Many e-commerce companies and analyst have already tried and been successful to find spam reviews. Amazon.com, Yelp.com, and Aliexpress.com have also been successful and developed a model which can detect spam reviews and can also detect spam reviewer itself. In Pakistan, no one has yet implemented or proposed any idea or model for detecting spam reviews. The stuff that makes our model unique and special is it detects multilingual spam reviews, languages that are very common in Pakistan region which includes Nastaʿlīq Urdu, Roman Urdu, and English right now. The flow of our model is that it takes a review, extract features from both behavioral and linguistic model, on the bases of model it predicts an output that it is either spam or a not-spam review.
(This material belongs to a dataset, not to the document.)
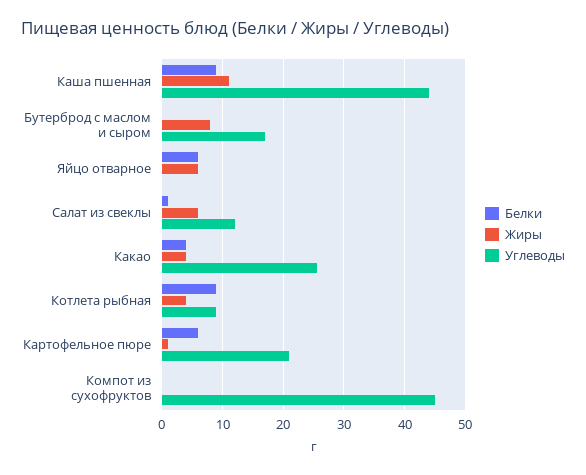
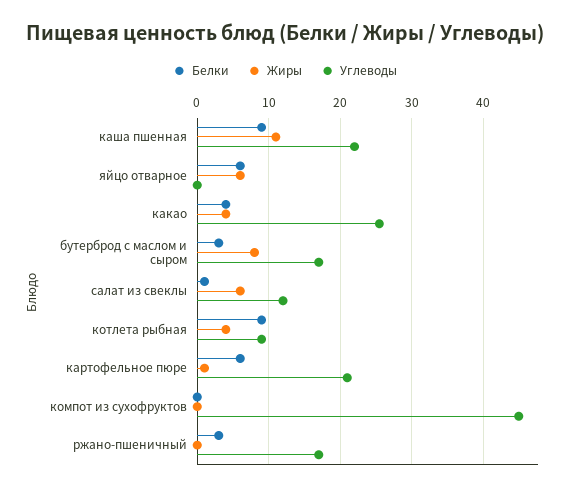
Углеводы, Каша пшенная: 44 -> 22
Белки, Бутерброд с маслом и сыром: 0 -> 3
Белки, ржано-пшеничный: none -> 3
Жиры, ржано-пшеничный: none -> 0
Углеводы, ржано-пшеничный: none -> 17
Our model is first trained on Yelp.com labeled dataset through behavior features and labels the Daraz.pk a dataset which later used for the linguistic model. Though behavioral model provides better accuracy than linguistic because dataset of Daraz.pk is not enough to create a good vocabulary, this is because we have worked on semantics rather than the syntax of the reviews using word2vec. Using these two models together promises reliable and more accurate results.